T Q&A

Anita Fernández

Prescott College's Anita Fernández often brought her students to Tucson Unified School District meetings, where she spoke on behalf of the Mexican-American Studies program. That connection led her to a project with former Tucson Magnet High School MAS teacher Curtis Acosta to provide college credit to high school students taking his Chicano literature class at the John Valenzuela Youth Center. Students can now earn up to two college credits in the Sunday class, and a scholarship fund has been started to help with tuition. For more info, go to www.prescott.edu.

How did the project come together?

The idea came from Curtis. He shared with me that there was no way he was going to stop teaching what he's been teaching, and he figured out a way to teach his Chicano literature class. He shared with me that he was teaching this Sunday class at the John Valenzuela Youth Center (1550 S. Sixth Ave.). I started thinking about the experiences I had visiting his classes in the past, and bringing my college students there, and the knowledge that was being shared and the literature that is now banned. We talked about the idea of offering them college credit, but it was a matter of figuring out the logistics and if the college would go for it.

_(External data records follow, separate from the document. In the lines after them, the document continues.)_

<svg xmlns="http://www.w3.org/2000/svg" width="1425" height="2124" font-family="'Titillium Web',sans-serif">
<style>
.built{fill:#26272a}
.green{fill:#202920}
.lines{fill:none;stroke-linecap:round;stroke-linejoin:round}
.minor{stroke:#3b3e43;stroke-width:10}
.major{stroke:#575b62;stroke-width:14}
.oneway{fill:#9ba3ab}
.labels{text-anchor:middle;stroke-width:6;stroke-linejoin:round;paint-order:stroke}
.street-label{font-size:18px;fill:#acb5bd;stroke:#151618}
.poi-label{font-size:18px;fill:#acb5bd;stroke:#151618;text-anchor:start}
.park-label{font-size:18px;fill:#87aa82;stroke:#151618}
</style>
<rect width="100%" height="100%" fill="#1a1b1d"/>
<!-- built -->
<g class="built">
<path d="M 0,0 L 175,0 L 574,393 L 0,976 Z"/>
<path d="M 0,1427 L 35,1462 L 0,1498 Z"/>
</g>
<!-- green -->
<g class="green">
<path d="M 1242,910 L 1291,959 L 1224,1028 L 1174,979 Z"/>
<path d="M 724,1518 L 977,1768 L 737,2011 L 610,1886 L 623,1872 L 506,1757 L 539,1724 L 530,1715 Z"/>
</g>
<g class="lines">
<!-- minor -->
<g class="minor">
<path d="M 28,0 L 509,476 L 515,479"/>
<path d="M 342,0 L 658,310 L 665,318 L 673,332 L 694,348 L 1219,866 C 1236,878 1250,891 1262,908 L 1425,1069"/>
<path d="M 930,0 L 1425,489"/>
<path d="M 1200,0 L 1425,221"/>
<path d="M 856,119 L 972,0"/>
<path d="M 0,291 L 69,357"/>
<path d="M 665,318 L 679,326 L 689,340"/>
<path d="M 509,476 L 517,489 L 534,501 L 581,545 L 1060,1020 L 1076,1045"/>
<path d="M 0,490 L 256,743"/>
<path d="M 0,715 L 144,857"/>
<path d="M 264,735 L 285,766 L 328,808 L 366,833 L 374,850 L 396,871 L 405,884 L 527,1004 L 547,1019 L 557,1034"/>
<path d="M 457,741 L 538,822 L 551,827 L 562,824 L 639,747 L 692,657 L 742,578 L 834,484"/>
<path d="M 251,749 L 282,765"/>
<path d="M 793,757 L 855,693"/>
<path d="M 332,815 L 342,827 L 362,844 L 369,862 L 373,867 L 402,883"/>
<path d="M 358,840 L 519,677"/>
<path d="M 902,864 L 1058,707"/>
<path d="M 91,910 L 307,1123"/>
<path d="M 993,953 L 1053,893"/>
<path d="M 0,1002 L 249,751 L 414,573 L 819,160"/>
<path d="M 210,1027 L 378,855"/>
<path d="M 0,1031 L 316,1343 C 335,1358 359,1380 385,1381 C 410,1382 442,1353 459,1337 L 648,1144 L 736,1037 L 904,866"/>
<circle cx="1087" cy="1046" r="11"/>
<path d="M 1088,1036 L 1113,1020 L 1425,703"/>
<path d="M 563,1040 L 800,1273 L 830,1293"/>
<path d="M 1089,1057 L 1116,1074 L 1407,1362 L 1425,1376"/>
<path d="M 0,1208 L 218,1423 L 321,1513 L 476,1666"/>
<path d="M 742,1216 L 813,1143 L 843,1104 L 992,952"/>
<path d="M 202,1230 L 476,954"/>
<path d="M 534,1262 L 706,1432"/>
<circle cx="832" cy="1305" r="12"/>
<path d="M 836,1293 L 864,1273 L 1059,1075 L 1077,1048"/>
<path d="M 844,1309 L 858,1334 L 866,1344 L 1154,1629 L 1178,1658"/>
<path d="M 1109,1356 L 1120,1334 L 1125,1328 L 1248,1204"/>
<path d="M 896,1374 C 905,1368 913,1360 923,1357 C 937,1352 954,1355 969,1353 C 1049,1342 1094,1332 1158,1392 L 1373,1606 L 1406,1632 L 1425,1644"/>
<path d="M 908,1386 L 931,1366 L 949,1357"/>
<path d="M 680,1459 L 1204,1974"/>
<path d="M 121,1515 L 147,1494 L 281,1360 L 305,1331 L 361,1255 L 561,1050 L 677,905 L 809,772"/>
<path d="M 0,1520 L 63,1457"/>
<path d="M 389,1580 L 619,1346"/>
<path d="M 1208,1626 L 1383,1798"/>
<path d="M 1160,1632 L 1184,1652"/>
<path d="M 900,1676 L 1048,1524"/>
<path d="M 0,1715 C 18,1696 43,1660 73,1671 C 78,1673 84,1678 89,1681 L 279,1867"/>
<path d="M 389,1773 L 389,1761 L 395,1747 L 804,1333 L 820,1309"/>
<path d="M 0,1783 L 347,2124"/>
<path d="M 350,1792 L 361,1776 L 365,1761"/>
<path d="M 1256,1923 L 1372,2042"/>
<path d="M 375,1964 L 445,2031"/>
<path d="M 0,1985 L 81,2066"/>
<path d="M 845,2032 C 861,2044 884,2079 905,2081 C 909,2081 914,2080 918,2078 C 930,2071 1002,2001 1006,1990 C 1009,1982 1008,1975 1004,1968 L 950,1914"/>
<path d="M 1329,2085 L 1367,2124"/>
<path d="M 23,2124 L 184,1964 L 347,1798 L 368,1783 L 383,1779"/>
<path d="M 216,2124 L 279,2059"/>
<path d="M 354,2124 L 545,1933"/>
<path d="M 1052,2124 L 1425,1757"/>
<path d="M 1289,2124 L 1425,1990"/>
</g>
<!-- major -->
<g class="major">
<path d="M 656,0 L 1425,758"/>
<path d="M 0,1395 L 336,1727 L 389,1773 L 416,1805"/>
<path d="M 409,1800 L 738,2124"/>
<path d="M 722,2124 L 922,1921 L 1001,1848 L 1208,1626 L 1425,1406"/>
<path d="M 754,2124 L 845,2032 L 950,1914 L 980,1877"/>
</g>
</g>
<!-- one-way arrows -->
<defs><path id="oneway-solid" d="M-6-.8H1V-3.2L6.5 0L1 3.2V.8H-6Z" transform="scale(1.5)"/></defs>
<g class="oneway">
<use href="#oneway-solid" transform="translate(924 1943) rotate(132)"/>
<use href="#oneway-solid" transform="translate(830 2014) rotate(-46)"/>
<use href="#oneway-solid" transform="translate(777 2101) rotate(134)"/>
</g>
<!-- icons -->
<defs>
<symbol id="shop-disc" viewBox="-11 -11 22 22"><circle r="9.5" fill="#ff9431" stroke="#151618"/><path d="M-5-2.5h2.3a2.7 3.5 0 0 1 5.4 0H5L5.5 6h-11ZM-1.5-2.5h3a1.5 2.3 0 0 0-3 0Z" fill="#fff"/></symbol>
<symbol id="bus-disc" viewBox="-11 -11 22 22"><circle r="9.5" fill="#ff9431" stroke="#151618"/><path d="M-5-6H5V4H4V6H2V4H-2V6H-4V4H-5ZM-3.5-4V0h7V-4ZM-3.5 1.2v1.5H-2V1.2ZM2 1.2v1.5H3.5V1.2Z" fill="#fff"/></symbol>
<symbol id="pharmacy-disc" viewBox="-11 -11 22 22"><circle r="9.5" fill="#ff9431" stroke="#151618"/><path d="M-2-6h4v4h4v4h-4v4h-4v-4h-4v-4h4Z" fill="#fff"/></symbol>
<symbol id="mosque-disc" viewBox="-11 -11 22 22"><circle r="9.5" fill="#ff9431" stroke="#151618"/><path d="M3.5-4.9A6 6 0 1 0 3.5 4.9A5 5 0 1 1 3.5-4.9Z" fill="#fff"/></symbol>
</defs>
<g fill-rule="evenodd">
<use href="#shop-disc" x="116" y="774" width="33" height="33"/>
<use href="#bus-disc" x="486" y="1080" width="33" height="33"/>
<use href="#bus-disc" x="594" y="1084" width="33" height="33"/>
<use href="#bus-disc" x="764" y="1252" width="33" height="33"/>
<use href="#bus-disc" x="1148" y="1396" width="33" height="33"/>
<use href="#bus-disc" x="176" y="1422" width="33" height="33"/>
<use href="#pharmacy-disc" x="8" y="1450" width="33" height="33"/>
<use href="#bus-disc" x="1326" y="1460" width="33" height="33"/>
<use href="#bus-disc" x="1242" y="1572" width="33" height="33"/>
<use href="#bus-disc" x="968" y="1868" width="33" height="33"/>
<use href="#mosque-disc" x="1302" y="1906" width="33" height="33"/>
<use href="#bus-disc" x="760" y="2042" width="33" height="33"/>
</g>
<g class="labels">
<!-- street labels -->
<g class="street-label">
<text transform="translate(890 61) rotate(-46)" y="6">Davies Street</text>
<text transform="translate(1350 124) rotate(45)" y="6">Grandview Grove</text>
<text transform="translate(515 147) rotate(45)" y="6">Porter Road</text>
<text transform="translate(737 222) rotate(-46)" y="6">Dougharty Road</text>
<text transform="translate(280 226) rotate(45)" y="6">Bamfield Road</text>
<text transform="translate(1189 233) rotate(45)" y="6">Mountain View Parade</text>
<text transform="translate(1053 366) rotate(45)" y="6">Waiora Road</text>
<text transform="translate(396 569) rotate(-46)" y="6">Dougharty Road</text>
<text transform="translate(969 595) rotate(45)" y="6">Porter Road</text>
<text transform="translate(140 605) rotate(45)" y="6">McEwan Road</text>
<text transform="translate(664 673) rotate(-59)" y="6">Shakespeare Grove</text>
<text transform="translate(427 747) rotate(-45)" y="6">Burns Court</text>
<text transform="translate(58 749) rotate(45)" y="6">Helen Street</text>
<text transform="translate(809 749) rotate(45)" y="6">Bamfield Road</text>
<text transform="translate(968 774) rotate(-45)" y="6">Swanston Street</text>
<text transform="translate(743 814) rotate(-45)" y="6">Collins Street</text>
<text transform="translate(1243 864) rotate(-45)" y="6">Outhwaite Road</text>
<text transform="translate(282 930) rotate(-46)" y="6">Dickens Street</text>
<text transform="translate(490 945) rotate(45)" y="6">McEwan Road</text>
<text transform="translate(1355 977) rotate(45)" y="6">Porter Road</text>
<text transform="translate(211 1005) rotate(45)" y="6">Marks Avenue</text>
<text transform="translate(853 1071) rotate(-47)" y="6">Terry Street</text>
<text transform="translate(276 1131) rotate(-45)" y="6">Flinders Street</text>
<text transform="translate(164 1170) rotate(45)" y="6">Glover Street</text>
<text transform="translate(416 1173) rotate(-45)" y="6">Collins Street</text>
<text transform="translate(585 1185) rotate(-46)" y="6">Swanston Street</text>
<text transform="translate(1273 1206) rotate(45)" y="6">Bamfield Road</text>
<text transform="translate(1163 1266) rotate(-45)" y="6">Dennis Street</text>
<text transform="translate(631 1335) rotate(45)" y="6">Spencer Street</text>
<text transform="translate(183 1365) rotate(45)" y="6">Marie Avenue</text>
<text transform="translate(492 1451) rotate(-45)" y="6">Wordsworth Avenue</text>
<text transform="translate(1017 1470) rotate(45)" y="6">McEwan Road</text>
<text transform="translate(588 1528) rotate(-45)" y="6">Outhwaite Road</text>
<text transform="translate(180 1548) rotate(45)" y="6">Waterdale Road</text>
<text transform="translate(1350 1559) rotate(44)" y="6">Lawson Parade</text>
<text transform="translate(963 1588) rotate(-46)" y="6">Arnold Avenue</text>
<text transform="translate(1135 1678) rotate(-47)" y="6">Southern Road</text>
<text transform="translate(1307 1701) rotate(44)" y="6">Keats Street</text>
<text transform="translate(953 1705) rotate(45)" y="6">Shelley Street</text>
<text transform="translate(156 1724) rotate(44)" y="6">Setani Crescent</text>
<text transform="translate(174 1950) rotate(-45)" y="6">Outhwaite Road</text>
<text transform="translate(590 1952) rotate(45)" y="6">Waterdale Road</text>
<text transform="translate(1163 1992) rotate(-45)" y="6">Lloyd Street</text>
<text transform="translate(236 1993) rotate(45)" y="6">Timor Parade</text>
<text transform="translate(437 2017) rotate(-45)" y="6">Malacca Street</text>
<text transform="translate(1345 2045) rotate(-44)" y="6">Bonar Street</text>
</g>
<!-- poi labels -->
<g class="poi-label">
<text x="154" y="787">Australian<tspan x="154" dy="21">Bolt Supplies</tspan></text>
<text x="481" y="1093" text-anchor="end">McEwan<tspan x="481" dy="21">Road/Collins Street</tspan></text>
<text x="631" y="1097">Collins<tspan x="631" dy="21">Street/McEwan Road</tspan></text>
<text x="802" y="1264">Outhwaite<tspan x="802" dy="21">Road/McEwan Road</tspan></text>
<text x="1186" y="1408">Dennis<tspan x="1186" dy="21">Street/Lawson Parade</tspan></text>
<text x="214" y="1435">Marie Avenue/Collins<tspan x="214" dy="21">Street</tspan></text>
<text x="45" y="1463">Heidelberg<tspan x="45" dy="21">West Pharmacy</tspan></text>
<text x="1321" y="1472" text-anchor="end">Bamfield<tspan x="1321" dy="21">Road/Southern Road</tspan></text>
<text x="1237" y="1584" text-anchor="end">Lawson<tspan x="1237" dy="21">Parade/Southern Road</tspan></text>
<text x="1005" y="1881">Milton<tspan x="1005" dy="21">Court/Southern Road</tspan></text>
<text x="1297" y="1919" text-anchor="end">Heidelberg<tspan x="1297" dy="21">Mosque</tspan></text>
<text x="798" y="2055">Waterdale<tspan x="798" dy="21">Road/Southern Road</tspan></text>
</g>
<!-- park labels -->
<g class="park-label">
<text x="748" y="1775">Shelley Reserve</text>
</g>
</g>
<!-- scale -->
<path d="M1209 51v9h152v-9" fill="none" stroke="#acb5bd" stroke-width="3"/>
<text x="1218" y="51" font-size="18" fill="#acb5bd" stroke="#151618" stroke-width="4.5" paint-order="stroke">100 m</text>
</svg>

Is anything similar offered to high school students through Prescott College?

We have a thing called the Early High School Experience that just started. But most of those classes are in the summer and offer a taste of what you might be able to experience at Prescott College. But this is different.

Do you want to open this up to other types of classes?

We're just kicking it off. Right now there are 10 students. This is sort of a pilot to see if we can ... perhaps bring in another class, with former MAS teachers like Maria Federico Brummer doing American government with Chicano perspectives.

What about involving more high school students?

I could see the goal down the road to have the classes being open to any high school students interested in the subject matter who are engaged and want to spend their own time. You have to keep in mind that under Curtis, this group has been meeting faithfully every Sunday. It's a commitment, like taking a college class one evening a week.

Does Prescott College have any say in the curriculum?

Curtis is in control of what's taught and this is his project. My part is how can we make this have a different kind of academic value that the students can leave with that they don't necessarily have now. I don't take any credit at all for the classes.

Not all students have to enroll for college credit, right?

If they want credit, they would enroll. We've opened up a scholarship fund even though we are offering it at a really low cost. The school has to process everybody just for that class so any money that goes to the scholarship fund is applied to the student's tuition. If all 10 students decide to go for college credit, we'd cover all of them with the scholarship.

Why the scholarship?

It doesn't seem fair if we create this thing and no one could afford it. We are charging as little as we can, only (enough) to cover the overhead to process the students and do the paperwork for the business office. The college is being extremely generous and has helped set up the scholarship fund.

Is this also one way to expose future college students to Prescott College?

That was one of my hopes, that we would be able to interest Tucson students in particular, but also Southern Arizona students. We have a pool of incredibly intelligent social justice-minded youth. Another hope is this would offer an opportunity to offer credit for a MAS class, but it is also the college wanting to show its support for MAS and take a stand that they don't believe these classes should be eliminated or any literature banned.

Where do folks send donations for the scholarship fund?

Checks can be mailed to Prescott College, 220 Grove Ave., Prescott, AZ 86301. They have to write "Class" in the memo line of the check.